描述（由申请人提供）： 爱泼斯坦 - 巴尔病毒（EBV）是一种非常成功的病原体，能够在其人类宿主的B淋巴细胞内建立终生的潜在感染，健康个体中的明显疾病仅限于〜40％的个体中的自我限制的单核细胞增多症，而当感染延迟至 生命的第二个十年。然而，细胞免疫的细分，特别是由于艾滋病的结果，仍然是EBV相关淋巴瘤和淋巴增生性疾病发展的重要危险因素，强调了EBV与宿主之间存在的高度发展的平衡。该平衡的建立最初取决于九个EBV潜伏期相关蛋白的高度协调和受控的表达和病毒miRNA的子集 - 潜伏期III（LAT III）程序。本应用程序提出的研究的长期目标是充分了解通过调节LAT III计划（即在持续性感染的早期建立阶段）通过调节LAT III计划来促进EBV持久性的机制。该阶段的核心是由六个EBV核蛋白（EBNA）组成的家族，这些家族是从两个共同启动子之一（WP和CP）中表达的。 EBNA主要用作转录因子（EBNA1也是病毒基因组维持蛋白），可通过调节细胞和病毒潜伏期 - 基因表达来促进病毒持久性。
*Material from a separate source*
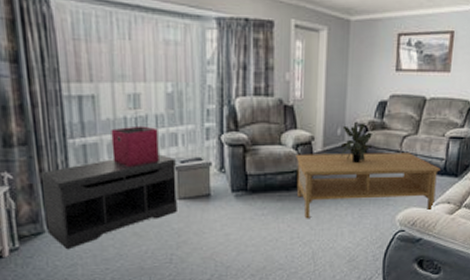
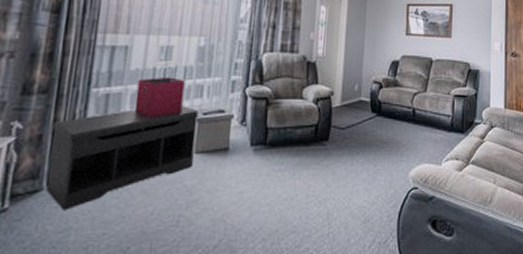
coffee table: present [296,153,440,219] -> none [315,108,448,175]
potted plant: present [341,121,374,163] -> none [358,78,388,118]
该应用的基础是我们最近发现了两个新型且明显的转录后调节机制控制EBNA表达的机制，以及发现了一个新型潜伏期 - 与EBV RNA家族的发现，这些家族可能通过潜在的调节功能和/或新型蛋白质表达来促进LAT III。在AIM 1下，我们建议确定负责EBNA启动子WP的蛋白质表达的反式抑制的EBV基因，并最终其作用机理和对EBV生物学和持久性的重要性和重要性。在AIM 2中，我们建议定义病毒基因组的EBV BHLF1基因基因座对潜在感染的贡献，并根据初步数据扩展，这表明BHLF1在潜在感染期间可能在长期非编码RNA（LNCRNA）中起作用，这对于对EBNA MRNA的适当剪接很重要。最后，在AIM 3中，我们将表征和探索跨越EBNA启动子CP的新型RNA转录家族的EBV潜伏期的贡献。